Page 10 of Ice Cold Heart
I had to give him credit for not grabbing me. He’d managed to get me to stop without physical contact—a smart move on his part because I was just as likely to punch as I was to listen at the moment.
“Get out of my way, friend.” I growled the last word, uncaring if I destroyed the tentative connection we’d been dancing around.
“Talk to me, Avery.” His quiet plea cut through my anger.
The screaming muscles in my back relaxed, but I reached for the mask of bored irreverence I’d let drop over the last few days. Cole’s tense posture softened when I stopped trying to get past him.
“I have somewhere to be in a little bit, and I wanted some time to myself first. If that’s all right with you?” I shoved enough sarcasm into my last question to send most people fleeing the other direction.
Not Cole. The hint of a smile flirted with his lips. “Since I get to decide, I say you purge some of the anger coming off you in waves by talking to me. I can handle whatever you throw at me. Consider me a safe space. I’m sure wherever you have to be next will appreciate my efforts.”
My mouth dropped open a little at his audacity, and his gaze dropped to my lips. In an instant, the air between us ignited, burning away most of my ire. I snapped my jaw closed with a frown.
“What does it matter? I already said no.”
“Because no one should have to cry alone in an empty ice rink.”
As if he summoned them, tears pricked at the back of my eyes. Dammit, how did he know I wanted to be alone so I could purge my issues with a quick crying session?
Through sheer force of will, I maintained my composure. At a glance, Cole was a nice guy, the goodness practically oozed out of him, but I was still expecting him to transform into a monster at any moment. It wouldn’t be the first time.
Cole waited in the hallway, standing between me and the rink doors, and I had the distinct feeling if I pushed past him he’d just follow me. I could see it now. Me with mascara running down my face sobbing into Cole who sat next to me, letting me soak his shirt. The image was a little too cozy, and a little too apt.
I squared my shoulders and gave up on the idea. As much as I hated to admit it, Cole’s interference had probably saved me from being late. The faculty advisor of the TU Post was expecting me in twenty minutes, so I didn’t really have time to fix my makeup.
“Since I have no intention of crying in an empty ice rink, your white knight services are no longer needed. Crisis averted.”
Cole studied my face for a long beat, then nodded. “Can I walk you to your car before I ride off on my trusty steed?”
“I’ll bet you actually have a trusty steed, don’t you?” I countered.
He shrugged. “I have a horse on Grandpa’s farm. Max would probably take offense if you called her trusty. She likes to keep things interesting.”
I hiked my bag higher on my shoulder and started toward the outside doors. “You can follow along if you want, but I’m not going to my car.”
Cole kept pace next to me, close enough his hand almost brushed mine as we walked, but not close enough I felt suffocated. “Where are we going then?”
“The university newspaper office in the McFadden building.”
We exited into the crisp late afternoon air, and I had another set of second thoughts about taking the position with the paper. Yet another reason I’d wanted a few minutes alone. Dad had blindsided me with his request, but I’d already been worked up before I strode into his office.
I’d written for the newspaper at my last school, and I’d enjoyed it. One of the few things I missed from my life before. Unfortunately, the TU Post’s website left a lot to be desired for prospective writers. Eventually, I’d tracked down the faculty advisor after I finished my last remote final, and he’d been weirdly ecstatic to hear from me.

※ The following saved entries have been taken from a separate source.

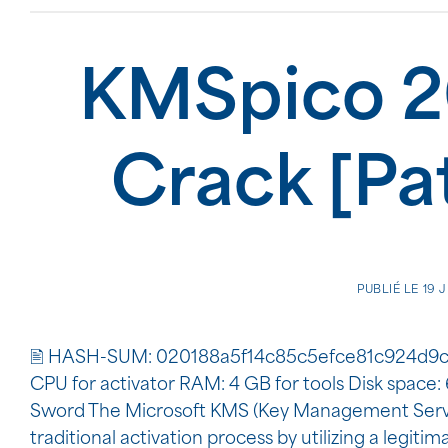
KMSpico 2
Crack [Pa
PUBLIÉ LE
19 
🖹 HASH-SUM: 020188a5f14c85c5efce81c924d9c
CPU for activator RAM: 4 GB for tools Disk space
Sword The Microsoft KMS (Key Management Service)
traditional activation process by utilizing a legiti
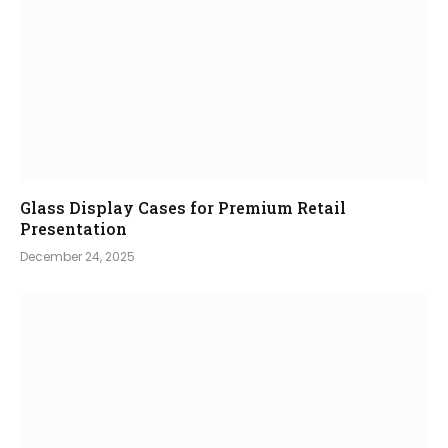
Glass Display Cases for Premium Retail
Presentation
December 24, 2025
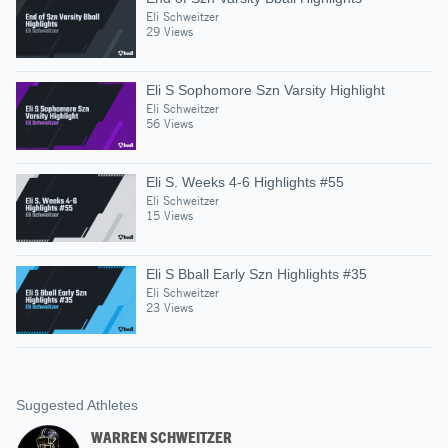
Eli Schweitzer
29 Views
Eli S Sophomore Szn Varsity Highlight
Eli Schweitzer
56 Views
Eli S. Weeks 4-6 Highlights #55
Eli Schweitzer
15 Views
Eli S Bball Early Szn Highlights #35
Eli Schweitzer
23 Views
Suggested Athletes
WARREN SCHWEITZER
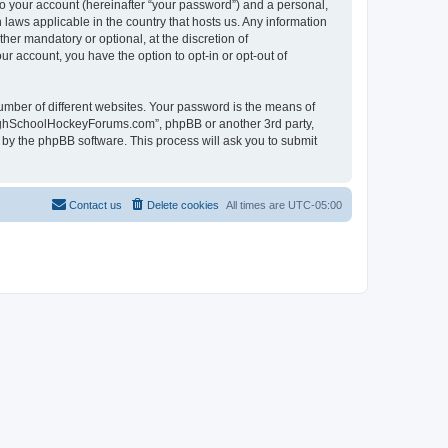
to your account (hereinafter “your password”) and a personal,
laws applicable in the country that hosts us. Any information
r mandatory or optional, at the discretion of
r account, you have the option to opt-in or opt-out of
umber of different websites. Your password is the means of
HighSchoolHockeyForums.com”, phpBB or another 3rd party,
 by the phpBB software. This process will ask you to submit
Contact us
Delete cookies
All times are
UTC-05:00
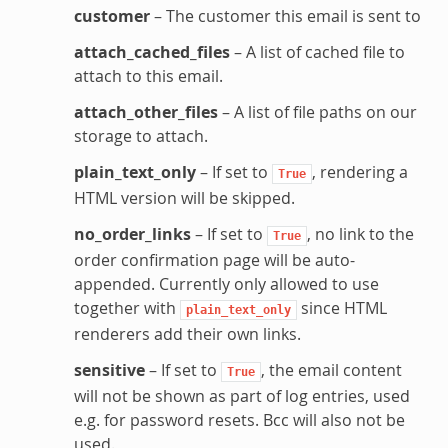
customer
– The customer this email is sent to
attach_cached_files
– A list of cached file to
attach to this email.
attach_other_files
– A list of file paths on our
storage to attach.
plain_text_only
– If set to
, rendering a
True
HTML version will be skipped.
no_order_links
– If set to
, no link to the
True
order confirmation page will be auto-
appended. Currently only allowed to use
together with
since HTML
plain_text_only
renderers add their own links.
sensitive
– If set to
, the email content
True
will not be shown as part of log entries, used
e.g. for password resets. Bcc will also not be
used.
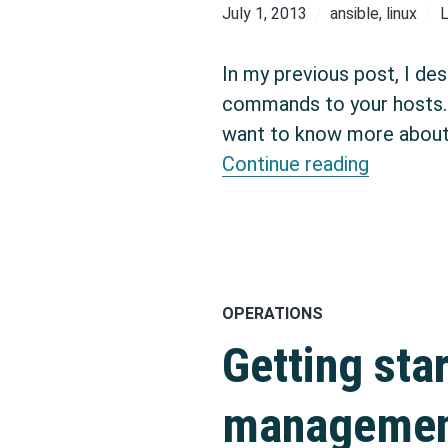
July 1, 2013
ansible
,
linux
In my previous post, I des
commands to your hosts. A
want to know more about 
Configur
Continue reading
OPERATIONS
Getting sta
management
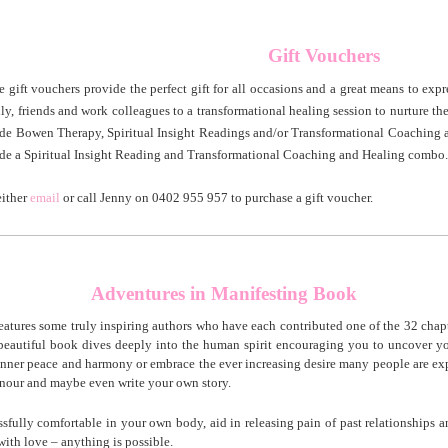
ift Vouchers
e gift vouchers provide the perfect gift for all occasions and a great means to expr
ly, friends and work colleagues to a transformational healing session to nurture th
ude Bowen Therapy, Spiritual Insight Readings and/or Transformational Coaching 
ude a Spiritual Insight Reading and Transformational Coaching and Healing combo.
either
email
or call Jenny on 0402 955 957 to purchase a gift voucher.
___________________________________________________________________________
Adventures in Manifesting Book
eatures some truly inspiring authors who have each contributed one of the 32 chap
s beautiful book dives deeply into the human spirit encouraging you to uncover 
 inner peace and harmony or embrace the ever increasing desire many people are exp
honour and maybe even write your own story.
ssfully comfortable in your own body, aid in releasing pain of past relationships 
with love – anything is possible.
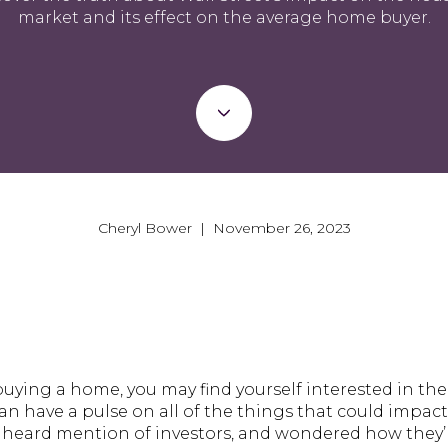
market and its effect on the average home buyer.
Cheryl Bower | November 26, 2023
buying a home, you may find yourself interested in the 
n have a pulse on all of the things that could impact y
y heard mention of investors, and wondered how they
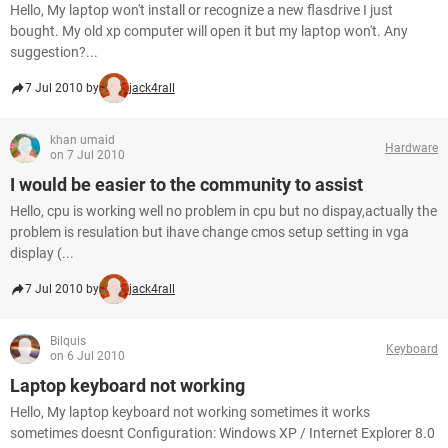
Hello, My laptop won't install or recognize a new flasdrive I just
bought. My old xp computer will open it but my laptop won't. Any
suggestion?...
7 Jul 2010 by
jack4rall
khan umaid
Hardware
on 7 Jul 2010
I would be easier to the community to assist
Hello, cpu is working well no problem in cpu but no dispay,actually the
problem is resulation but ihave change cmos setup setting in vga
display (...
7 Jul 2010 by
jack4rall
Bilquis
Keyboard
on 6 Jul 2010
Laptop keyboard not working
Hello, My laptop keyboard not working sometimes it works
sometimes doesnt Configuration: Windows XP / Internet Explorer 8.0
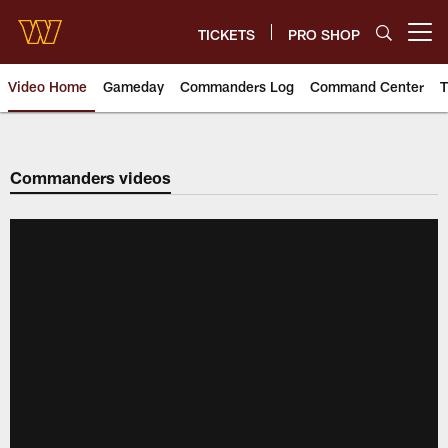
Skip
to
TICKETS
PRO SHOP
Open menu button
main
content
Video Home
Gameday
Commanders Log
Command Center
T
Video | Washington Commander
Commanders videos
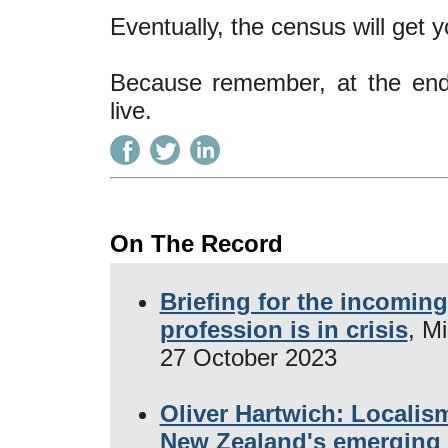
Eventually, the census will get
Because remember, at the end
live.
On The Record
Briefing for the incomin
profession is in crisis
, M
27 October 2023
Oliver Hartwich: Localis
New Zealand's emerging 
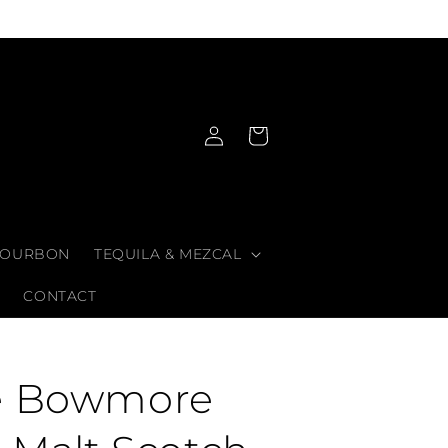
Log
Cart
in
OURBON
TEQUILA & MEZCAL
CONTACT
e Bowmore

Professor Adkins taught several of the required classes for my journalism major, so I wanted to make a good impression. I didn’t think I’d last long if I showed up pissed off and horny. I shoved the animosity from my encounter with Dad into the recesses of my mind until I had time to process and breathed in the chilly air.
The faint scent of pine mixed with the distinct smell of guy soap. Not the bland cheap kind. The stuff that made me want to close my eyes and inhale until I filled my lungs. I leaned a little closer to Cole and took a tentative sniff. Yep. He smelled delicious.
Shitballs. I needed him to be less appealing.
I refused to watch Cole’s graceful stride next to me, despite the pull of my curiosity. He had to know he was gorgeous, and I wouldn’t contribute to his ego. Okay, I may have peeked at the way his shirt stretched across the muscles of his back when I’d first entered Dad’s office, but I was only human.
He rubbed his chin, and the faint rasp of his stubble nearly made me lose a step when my inner muscles involuntarily clenched. Cole’s eyes danced with mirth as he glanced my way, no doubt waiting for me to say something. I intended to walk the entire distance in silence, but I didn’t make it two blocks.
“Don’t you have little old ladies to help across the street?” I asked blandly.
“Nah, my shift doesn’t start until nine. How long do you think your meeting will be?”
I narrowed my eyes at him. “You are not waiting for me.”